The Black Bay Fifty-Eight quickly became one of Tudor's flagship models. Its contained size, the neo-retro vibe, the Submariner Big Crown 7924 inspiration, all contributed to the watch's undeniable charm and immediate success with both watch enthusiasts and a more "mainstream" clientele. Following its introduction in 2018 with a black-dialed reference with guilt details, Tudor introduced a Navy Blue declination two years later that offers a different atmosphere, both sleeker and perhaps more contemporary. It is the success of this simple and effective renewal strategy that has allowed Tudor to maintain the momentum and interest around this model. In fact, in everyone's mind, the Black Bay Fifty-Eight is first and foremost the "Fifty-Eight", as if to remind us of its particular and autonomous dimension within the brand's catalog.
The year 2021 is marked by the amplification of this key role. The Fitfy-Eight is no longer a simple watch but a line. Two new references have been added to this line, which now includes 9 variations according to dial colors, strap types and now case materials. This year's big news is that the Fifty-Eight is now also available in yellow gold and 925 silver, but these materials are not the only feature of these two new models, because unlike the other references, they both have a see-though caseback that allows to see the MT5400 movement.
The Fifty-Eight 925 is my favorite new watch of the year from Tudor. I love the color range and it has a touch of excitement and uniqueness due to the use of an original material: 925 silver. It may seem surprising to talk about originality when mentioning silver, but the reality is that after being frequently used, this material had almost disappeared from watch cases. However, for several years, some brands had used it again and I think of Ralph Lauren with its Western watches or more recently Zenith with a limited series: the Pilot Type 20 Extra Special Silver. But it is with this Tudor Fifty-Eight that silver is really making a comeback: the size of the brand and the fact that it concerns one of its bestsellers give me this feeling.
The number 925, which is found in the name of the watch, reminds us that it is not pure silver that is used but an alloy whose composition of the remaining 7.5% remains a secret. We can imagine that Tudor has adopted a similar approach to that of its bronze case, the objective being to obtain a stable material and adapted to the context of use of the watch. However, given the properties of silver, it is not necessary to use titanium for the part in contact with the skin. The case is therefore entirely made of this alloy if I put aside the see-through caseback of course. The question that remains will be to know how it will evolve over several years.
The interest of this alloy is triple. First, it makes Tudor's approach more daring in the context of a chromatic renewal of an existing model. Second, it gives originality and uniqueness to this version given the rarity of contemporary silver watches. Finally, and this is the main reason, or at least the most noticeable one, the alloy is perfectly adapted to the range of colors used.

*Exercise tasks*.
A – In the Tudor Fifty-Eight review, which movement can be seen through the caseback of the two new models?
B – Proceed with the Tudor Fifty-Eight review, starting right after its final sentence.
The records that follow the text come from a separate source.

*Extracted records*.
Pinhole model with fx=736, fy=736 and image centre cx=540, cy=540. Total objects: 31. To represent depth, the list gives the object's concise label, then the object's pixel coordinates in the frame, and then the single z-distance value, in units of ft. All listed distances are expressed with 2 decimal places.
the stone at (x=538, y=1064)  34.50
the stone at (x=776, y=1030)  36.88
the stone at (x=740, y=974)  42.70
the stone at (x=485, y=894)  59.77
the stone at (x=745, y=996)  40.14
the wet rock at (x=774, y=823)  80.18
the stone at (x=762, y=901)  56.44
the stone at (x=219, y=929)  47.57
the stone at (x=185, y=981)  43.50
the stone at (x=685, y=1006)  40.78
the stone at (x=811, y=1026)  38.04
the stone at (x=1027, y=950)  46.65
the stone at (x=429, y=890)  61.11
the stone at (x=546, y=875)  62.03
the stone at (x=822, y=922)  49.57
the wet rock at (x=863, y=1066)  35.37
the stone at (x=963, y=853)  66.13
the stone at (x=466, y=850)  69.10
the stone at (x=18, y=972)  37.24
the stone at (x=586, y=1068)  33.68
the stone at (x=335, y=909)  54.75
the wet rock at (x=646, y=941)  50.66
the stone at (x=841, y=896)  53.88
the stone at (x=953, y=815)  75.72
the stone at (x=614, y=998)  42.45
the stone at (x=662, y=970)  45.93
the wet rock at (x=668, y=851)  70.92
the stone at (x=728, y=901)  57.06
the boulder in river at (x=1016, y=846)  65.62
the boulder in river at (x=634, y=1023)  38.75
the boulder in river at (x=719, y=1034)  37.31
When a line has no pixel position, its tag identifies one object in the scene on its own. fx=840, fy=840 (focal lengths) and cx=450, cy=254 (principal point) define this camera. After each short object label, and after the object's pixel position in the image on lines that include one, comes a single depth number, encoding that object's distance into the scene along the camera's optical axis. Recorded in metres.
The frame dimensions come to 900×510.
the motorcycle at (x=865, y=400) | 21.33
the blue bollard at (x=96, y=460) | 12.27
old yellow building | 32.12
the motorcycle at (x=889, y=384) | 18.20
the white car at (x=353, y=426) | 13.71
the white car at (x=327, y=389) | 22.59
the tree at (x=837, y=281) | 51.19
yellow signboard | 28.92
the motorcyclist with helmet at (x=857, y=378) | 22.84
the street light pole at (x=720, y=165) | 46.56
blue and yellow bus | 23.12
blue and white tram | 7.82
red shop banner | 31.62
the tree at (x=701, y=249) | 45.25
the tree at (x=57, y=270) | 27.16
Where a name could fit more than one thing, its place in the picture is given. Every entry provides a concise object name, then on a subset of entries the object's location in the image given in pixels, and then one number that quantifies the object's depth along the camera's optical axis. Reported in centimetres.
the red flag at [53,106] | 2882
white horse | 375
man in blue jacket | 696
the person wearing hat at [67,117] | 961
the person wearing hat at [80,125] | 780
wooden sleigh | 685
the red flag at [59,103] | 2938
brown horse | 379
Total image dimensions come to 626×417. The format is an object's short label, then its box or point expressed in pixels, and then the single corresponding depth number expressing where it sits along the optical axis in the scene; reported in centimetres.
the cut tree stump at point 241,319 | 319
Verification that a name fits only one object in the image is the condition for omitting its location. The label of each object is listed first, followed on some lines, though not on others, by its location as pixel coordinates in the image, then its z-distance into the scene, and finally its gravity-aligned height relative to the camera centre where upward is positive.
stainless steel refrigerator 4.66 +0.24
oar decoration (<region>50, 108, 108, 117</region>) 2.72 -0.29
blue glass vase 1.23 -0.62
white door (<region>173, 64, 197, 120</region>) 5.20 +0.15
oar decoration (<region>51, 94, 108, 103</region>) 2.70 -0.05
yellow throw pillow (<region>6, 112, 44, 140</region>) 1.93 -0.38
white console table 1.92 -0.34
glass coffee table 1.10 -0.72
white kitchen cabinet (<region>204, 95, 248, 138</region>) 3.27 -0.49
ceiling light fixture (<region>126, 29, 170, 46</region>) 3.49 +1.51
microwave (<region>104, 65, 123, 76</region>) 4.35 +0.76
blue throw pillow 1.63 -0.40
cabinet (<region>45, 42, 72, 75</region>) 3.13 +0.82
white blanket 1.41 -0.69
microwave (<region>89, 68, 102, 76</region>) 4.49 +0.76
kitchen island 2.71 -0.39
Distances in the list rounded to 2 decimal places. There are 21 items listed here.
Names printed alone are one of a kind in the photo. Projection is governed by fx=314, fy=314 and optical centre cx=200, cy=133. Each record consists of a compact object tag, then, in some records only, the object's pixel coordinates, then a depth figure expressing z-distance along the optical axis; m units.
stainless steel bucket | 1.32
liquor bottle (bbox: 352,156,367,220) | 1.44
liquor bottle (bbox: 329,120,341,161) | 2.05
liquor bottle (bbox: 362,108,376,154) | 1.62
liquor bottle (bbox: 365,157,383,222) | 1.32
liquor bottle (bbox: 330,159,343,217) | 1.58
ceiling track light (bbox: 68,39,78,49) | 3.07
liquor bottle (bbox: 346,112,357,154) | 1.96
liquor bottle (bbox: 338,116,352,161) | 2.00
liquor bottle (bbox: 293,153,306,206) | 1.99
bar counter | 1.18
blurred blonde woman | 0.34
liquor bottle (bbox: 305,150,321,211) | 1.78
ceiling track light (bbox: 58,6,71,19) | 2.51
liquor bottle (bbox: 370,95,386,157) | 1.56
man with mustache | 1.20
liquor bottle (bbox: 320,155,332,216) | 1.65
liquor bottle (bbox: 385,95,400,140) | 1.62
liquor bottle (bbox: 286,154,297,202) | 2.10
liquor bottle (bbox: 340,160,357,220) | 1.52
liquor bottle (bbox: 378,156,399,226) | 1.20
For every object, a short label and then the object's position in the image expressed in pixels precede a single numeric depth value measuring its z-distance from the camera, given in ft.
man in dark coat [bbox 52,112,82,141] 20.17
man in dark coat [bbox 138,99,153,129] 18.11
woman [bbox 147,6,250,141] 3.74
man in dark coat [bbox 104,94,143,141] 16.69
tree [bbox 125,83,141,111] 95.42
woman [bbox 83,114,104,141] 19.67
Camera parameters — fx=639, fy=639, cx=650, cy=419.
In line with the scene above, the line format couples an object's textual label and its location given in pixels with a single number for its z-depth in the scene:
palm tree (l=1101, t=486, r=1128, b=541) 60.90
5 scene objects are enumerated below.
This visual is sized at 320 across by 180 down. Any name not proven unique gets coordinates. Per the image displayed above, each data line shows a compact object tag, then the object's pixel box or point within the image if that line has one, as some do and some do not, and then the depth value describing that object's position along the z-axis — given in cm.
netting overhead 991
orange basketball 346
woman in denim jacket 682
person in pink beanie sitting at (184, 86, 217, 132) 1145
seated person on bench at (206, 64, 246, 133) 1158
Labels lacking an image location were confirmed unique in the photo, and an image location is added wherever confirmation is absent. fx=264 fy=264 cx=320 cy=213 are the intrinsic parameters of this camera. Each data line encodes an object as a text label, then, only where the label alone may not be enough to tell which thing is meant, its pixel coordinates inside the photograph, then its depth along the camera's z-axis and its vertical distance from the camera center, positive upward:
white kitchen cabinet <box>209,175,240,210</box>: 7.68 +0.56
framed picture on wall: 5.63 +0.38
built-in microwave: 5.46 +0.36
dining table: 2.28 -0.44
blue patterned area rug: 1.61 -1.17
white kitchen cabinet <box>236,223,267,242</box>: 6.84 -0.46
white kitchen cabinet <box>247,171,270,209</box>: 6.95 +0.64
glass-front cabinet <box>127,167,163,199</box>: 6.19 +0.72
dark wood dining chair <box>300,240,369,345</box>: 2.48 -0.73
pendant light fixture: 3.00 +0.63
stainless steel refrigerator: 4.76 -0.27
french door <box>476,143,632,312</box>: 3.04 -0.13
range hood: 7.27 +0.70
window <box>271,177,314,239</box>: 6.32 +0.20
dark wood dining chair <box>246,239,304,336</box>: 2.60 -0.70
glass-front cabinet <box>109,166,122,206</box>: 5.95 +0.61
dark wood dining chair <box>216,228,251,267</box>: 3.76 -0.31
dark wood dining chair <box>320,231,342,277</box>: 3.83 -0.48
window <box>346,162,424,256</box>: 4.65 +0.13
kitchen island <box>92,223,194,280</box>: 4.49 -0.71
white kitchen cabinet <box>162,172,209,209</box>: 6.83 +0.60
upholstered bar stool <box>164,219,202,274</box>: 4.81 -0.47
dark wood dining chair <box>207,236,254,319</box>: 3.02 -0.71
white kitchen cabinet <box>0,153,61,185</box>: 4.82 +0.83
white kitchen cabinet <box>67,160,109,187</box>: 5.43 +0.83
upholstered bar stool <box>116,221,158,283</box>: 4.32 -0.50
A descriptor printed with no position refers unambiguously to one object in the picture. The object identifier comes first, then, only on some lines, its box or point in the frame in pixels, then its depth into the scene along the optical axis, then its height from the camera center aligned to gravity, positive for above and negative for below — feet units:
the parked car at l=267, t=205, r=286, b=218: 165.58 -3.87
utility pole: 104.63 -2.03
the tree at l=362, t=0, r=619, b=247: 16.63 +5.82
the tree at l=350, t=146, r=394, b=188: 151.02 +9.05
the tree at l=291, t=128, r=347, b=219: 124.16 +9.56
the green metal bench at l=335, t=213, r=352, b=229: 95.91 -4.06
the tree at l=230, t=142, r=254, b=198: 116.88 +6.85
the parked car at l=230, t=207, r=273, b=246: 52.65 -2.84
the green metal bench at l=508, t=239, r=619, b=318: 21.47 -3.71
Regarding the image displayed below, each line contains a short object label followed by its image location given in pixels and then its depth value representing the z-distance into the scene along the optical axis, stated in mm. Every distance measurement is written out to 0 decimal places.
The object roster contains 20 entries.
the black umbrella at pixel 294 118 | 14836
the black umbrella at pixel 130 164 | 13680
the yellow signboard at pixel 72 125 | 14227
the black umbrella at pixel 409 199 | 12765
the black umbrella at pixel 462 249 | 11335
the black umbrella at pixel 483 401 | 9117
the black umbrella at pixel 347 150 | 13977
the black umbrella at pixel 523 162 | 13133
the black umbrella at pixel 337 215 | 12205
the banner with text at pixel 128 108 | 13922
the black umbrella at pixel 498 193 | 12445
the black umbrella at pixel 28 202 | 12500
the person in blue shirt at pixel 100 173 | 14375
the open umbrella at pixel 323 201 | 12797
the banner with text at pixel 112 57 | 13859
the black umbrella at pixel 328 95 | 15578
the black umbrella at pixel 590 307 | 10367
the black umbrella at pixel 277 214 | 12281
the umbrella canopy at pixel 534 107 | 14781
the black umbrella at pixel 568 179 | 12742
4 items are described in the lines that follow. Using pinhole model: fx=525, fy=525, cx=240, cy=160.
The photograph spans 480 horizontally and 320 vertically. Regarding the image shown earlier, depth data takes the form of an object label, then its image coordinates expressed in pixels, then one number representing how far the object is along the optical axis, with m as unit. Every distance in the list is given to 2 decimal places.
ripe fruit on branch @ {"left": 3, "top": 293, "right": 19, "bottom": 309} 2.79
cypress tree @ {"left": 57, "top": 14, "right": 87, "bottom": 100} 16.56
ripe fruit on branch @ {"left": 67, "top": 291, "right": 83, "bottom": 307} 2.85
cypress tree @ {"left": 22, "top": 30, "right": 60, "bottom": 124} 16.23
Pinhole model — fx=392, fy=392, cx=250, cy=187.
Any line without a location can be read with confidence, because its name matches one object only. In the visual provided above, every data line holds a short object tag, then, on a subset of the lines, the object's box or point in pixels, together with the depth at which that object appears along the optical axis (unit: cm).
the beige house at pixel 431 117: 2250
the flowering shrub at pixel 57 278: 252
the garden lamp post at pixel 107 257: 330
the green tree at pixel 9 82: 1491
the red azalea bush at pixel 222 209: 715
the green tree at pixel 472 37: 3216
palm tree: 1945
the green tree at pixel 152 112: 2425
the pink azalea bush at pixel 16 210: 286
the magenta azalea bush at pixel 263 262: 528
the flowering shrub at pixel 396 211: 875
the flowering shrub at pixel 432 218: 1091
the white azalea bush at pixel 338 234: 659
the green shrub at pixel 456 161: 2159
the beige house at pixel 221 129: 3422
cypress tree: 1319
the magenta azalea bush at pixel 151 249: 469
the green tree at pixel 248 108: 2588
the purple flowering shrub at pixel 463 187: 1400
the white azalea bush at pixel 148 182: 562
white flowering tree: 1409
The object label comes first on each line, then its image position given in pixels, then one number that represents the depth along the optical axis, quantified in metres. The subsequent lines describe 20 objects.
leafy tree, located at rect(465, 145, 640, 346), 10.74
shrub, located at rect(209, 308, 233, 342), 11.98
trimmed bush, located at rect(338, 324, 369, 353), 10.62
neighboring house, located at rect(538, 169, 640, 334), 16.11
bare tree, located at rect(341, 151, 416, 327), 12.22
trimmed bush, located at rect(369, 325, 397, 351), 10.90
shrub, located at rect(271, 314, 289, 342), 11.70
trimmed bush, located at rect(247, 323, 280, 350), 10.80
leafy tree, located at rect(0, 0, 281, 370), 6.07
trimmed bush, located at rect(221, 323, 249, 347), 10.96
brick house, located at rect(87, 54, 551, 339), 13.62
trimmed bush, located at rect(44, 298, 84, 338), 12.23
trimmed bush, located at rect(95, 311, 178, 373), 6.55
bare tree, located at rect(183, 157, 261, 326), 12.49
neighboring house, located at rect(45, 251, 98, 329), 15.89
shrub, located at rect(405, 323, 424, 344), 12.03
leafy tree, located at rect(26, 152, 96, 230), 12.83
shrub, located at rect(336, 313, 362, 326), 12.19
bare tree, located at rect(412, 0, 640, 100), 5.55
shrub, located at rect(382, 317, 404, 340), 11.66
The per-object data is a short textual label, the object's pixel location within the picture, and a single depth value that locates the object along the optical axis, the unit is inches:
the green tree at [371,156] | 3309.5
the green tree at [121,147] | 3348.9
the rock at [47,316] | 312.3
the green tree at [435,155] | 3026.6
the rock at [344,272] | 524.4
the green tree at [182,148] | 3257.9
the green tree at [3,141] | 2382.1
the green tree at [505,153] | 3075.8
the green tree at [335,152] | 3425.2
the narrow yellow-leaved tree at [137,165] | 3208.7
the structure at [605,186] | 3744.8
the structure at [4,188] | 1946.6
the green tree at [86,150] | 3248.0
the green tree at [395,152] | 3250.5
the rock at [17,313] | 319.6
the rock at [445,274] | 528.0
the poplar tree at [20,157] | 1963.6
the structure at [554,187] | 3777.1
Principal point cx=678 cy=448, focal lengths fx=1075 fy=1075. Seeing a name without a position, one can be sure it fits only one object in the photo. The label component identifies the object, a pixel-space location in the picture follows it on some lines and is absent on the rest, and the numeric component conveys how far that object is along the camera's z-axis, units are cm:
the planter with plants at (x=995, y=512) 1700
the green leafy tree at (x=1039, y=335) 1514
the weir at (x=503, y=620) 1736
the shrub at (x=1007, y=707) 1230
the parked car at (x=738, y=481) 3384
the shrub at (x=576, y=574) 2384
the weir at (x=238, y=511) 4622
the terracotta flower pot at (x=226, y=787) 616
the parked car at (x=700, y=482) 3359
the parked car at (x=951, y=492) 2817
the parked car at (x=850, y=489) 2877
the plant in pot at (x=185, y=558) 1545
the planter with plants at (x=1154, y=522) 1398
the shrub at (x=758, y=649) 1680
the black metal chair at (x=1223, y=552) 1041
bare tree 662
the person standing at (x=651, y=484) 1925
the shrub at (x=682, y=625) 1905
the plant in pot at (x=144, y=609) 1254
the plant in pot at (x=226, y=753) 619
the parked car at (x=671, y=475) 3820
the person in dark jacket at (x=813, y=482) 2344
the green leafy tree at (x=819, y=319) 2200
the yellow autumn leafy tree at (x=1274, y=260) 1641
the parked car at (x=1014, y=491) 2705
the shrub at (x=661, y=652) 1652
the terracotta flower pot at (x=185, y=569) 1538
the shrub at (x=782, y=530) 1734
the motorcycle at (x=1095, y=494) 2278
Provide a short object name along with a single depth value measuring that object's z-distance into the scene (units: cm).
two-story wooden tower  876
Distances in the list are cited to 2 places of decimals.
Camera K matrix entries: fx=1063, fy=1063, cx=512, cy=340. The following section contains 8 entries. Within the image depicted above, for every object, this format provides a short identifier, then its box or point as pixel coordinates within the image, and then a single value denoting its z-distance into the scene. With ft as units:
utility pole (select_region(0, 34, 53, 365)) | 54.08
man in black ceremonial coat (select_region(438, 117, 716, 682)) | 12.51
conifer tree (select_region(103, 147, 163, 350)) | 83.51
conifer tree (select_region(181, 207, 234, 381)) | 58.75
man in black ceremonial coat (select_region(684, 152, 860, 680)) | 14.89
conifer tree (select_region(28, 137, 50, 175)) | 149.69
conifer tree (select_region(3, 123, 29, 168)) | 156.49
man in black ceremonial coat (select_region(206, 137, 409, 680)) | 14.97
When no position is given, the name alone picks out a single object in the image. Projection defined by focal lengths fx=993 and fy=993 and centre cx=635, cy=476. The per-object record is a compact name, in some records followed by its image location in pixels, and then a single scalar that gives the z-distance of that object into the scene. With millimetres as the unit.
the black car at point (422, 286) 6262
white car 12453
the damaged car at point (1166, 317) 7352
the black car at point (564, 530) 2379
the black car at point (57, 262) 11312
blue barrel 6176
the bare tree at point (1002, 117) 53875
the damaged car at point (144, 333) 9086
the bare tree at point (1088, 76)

*Responses for each task*.
A – The MT5400 movement.

B –
I must admit that I have rarely seen such a harmony of colors between the case, the bezel and the dial. The Fifty-Eight 925 offers a very nice composition of grays that manages to give off enough warmth and vibrancy. This is achieved by the combination of the satin silver 925 case, the matte taupe eloxed aluminum bezel and the taupe colored dial. The taupe color could be defined as a kind of gray with a hint of brown injected in it. The silver case is distinguished by its reflections that are both more subtle and warmer than those of a steel case. The taupe color of the bezel and the dial blend ideally with the reflections of the case. The whole is finally in a similar trend as the Navy Blue, that is to say embodying a style both soft and contemporary. I have a preference for the Fifty-Eight 925 because I find it more refined with a more original color range in the current watchmaking offer. The blue being seen in all the sauces and in all the price ranges, it ends up being boring.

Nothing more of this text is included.